So it seems my resolution of trying to post every week has degenerated to the point where I post once a month! Oh well, it is better than nothing I suppose.
We have been trying for several weeks to schedule our annual department field/collecting trip but it seemed every time we set a date the weather thwarted us. Firstly there were monsoon level thunderstorms, then there was excessive heat which our team member who harks from Alaska couldn't quite face, then there were various vacations to work round but finally, rather like the proverbial herding of cats we managed to all get together on the same day.
The primary objective of the day was to collect some more native fish species to replenish our tanks, on display in the 'Riverworks' exhibit. This is most successfully done using a seine net to scoop the fish gently out without injuring them and then selecting the species we need from the net before releasing the rest.
Another activity that I always encourage is the gathering of crayfish. There is a very aggressive invasive species throughout Illinois called the Rusty Crayfish which is out-competing many native species. We scoop up as many of these as we can because we have lots of aquatic turtles in our collections who like nothing more than hunting and eating crayfish! Boy did they get a big treat - a whole bucketload!
I have been particularly lucky to have some really fantastic interns this year so it's always a great pleasure to be able to give them the treat of a day out in the field. And as you can see they were extremely enthusiastic about joining in with whatever was going on.
Here is Alex proving that chest waders are optional!

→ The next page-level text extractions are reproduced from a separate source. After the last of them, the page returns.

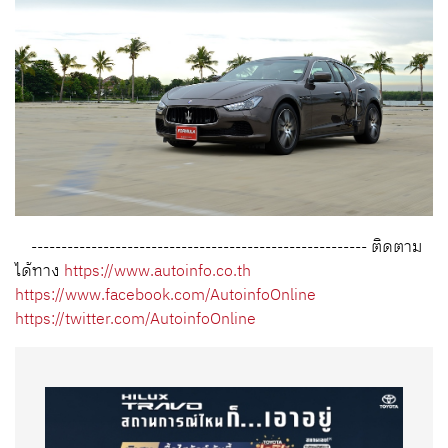
-------------------------------------------------------- ติดตาม
ได้ทาง
https://www.autoinfo.co.th
https://www.facebook.com/AutoinfoOnline
https://twitter.com/AutoinfoOnline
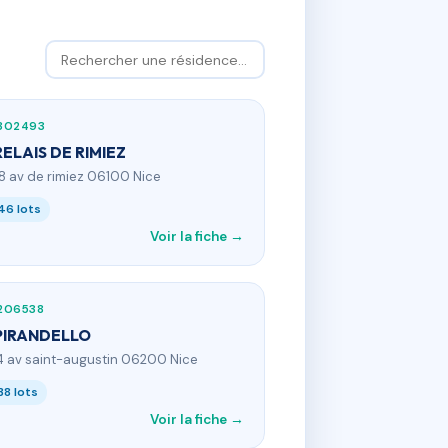
302493
RELAIS DE RIMIEZ
28 av de rimiez 06100 Nice
46 lots
Voir la fiche →
206538
PIRANDELLO
4 av saint-augustin 06200 Nice
38 lots
Voir la fiche →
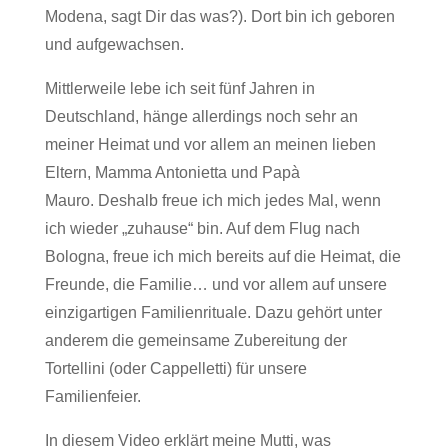
Modena, sagt Dir das was?). Dort bin ich geboren
und aufgewachsen.
Mittlerweile lebe ich seit fünf Jahren in
Deutschland, hänge allerdings noch sehr an
meiner Heimat und vor allem an meinen lieben
Eltern, Mamma Antonietta und Papà
Mauro. Deshalb freue ich mich jedes Mal, wenn
ich wieder „zuhause“ bin. Auf dem Flug nach
Bologna, freue ich mich bereits auf die Heimat, die
Freunde, die Familie… und vor allem auf unsere
einzigartigen Familienrituale. Dazu gehört unter
anderem die gemeinsame Zubereitung der
Tortellini (oder Cappelletti) für unsere
Familienfeier.
In diesem Video erklärt meine Mutti, was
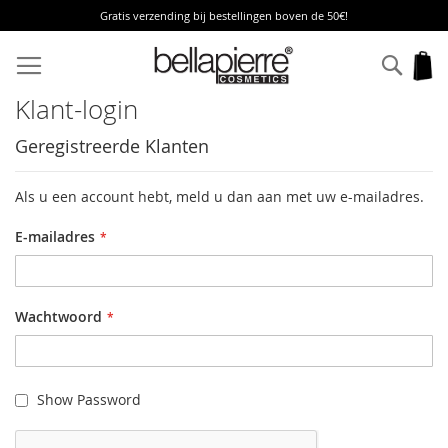
Gratis verzending bij bestellingen boven de 50€!
Ga
naar
Zoek
W
de
inhoud
Klant-login
Geregistreerde Klanten
Als u een account hebt, meld u dan aan met uw e-mailadres.
E-mailadres
Wachtwoord
Show Password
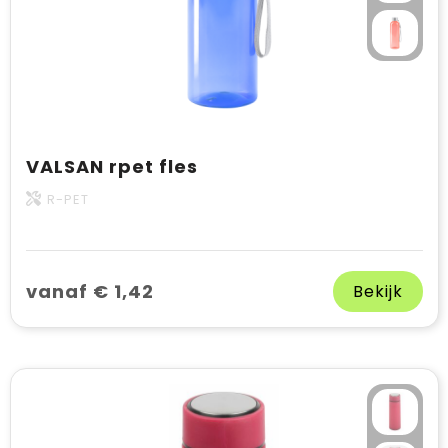
VALSAN rpet fles
R-PET
vanaf € 1,42
Bekijk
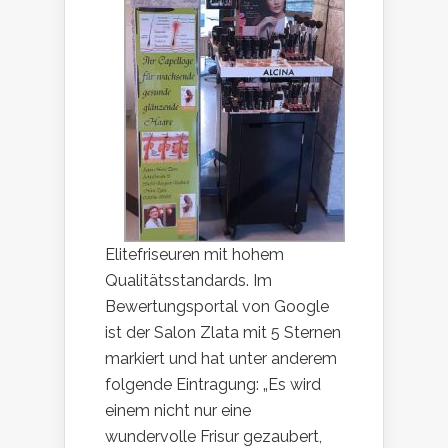
Elitefriseuren mit hohem
Qualitätsstandards. Im
Bewertungsportal von Google
ist der Salon Zlata mit 5 Sternen
markiert und hat unter anderem
folgende Eintragung: „Es wird
einem nicht nur eine
wundervolle Frisur gezaubert,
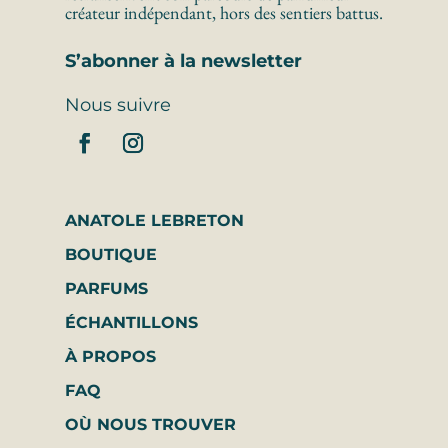
créateur indépendant, hors des sentiers battus.
S’abonner à la newsletter
Nous suivre
ANATOLE LEBRETON
BOUTIQUE
PARFUMS
ÉCHANTILLONS
À PROPOS
FAQ
OÙ NOUS TROUVER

And also proving that 'girls rock!!' Because Amy didn't feel the need for them either :)
So who the ones wearing the waders? Our two male interns!!! YOU GO GIRLS!!
It wasn't all water though. We did get the chance to see some beautiful butterflies mud-puddling along the shores of the river.

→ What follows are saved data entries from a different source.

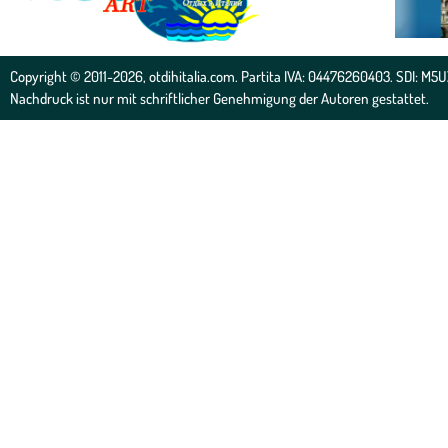
Copyright © 2011-2026, otdihitalia.com. Partita IVA: 04476260403. SDI: M5U
Nachdruck ist nur mit schriftlicher Genehmigung der Autoren gestattet.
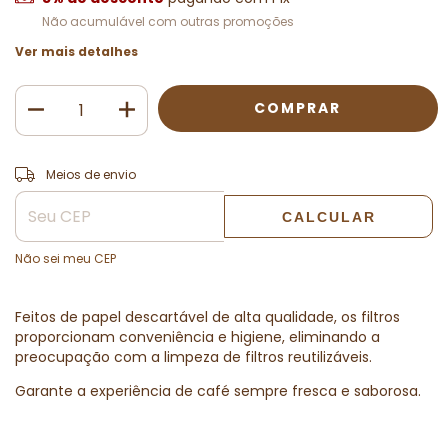
Não acumulável com outras promoções
Ver mais detalhes
ALTERAR CEP
Entregas para o CEP:
Meios de envio
CALCULAR
Não sei meu CEP
Feitos de papel descartável de alta qualidade, os filtros
proporcionam conveniência e higiene, eliminando a
preocupação com a limpeza de filtros reutilizáveis.
Garante a experiência de café sempre fresca e saborosa.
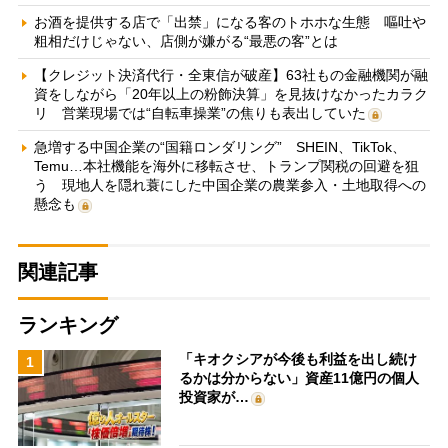
お酒を提供する店で「出禁」になる客のトホホな生態 嘔吐や
粗相だけじゃない、店側が嫌がる“最悪の客”とは
【クレジット決済代行・全東信が破産】63社もの金融機関が融
資をしながら「20年以上の粉飾決算」を見抜けなかったカラク
リ 営業現場では“自転車操業”の焦りも表出していた
急増する中国企業の“国籍ロンダリング” SHEIN、TikTok、
Temu…本社機能を海外に移転させ、トランプ関税の回避を狙
う 現地人を隠れ蓑にした中国企業の農業参入・土地取得への
懸念も
関連記事
ランキング
「キオクシアが今後も利益を出し続け
1
るかは分からない」資産11億円の個人
投資家が…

These are Giant Swallowtails Papilio cresphontes
and this is a Red-spotted Purple Limenitis arthemis astyanax
A little less flamboyant but no less beautiful is this Hackberry Emperor Asterocampa celtis. Drove me crazy trying to get it to stay still enough for a photo though.
And of course, the damselflies were not to be ignored either.
Another highlight of the day? I finally got to 'christen' my new wellies on their first ever field trip :)
What a great day. We all came home hot, sweaty, muddy, tired and happy. What more could we ask for?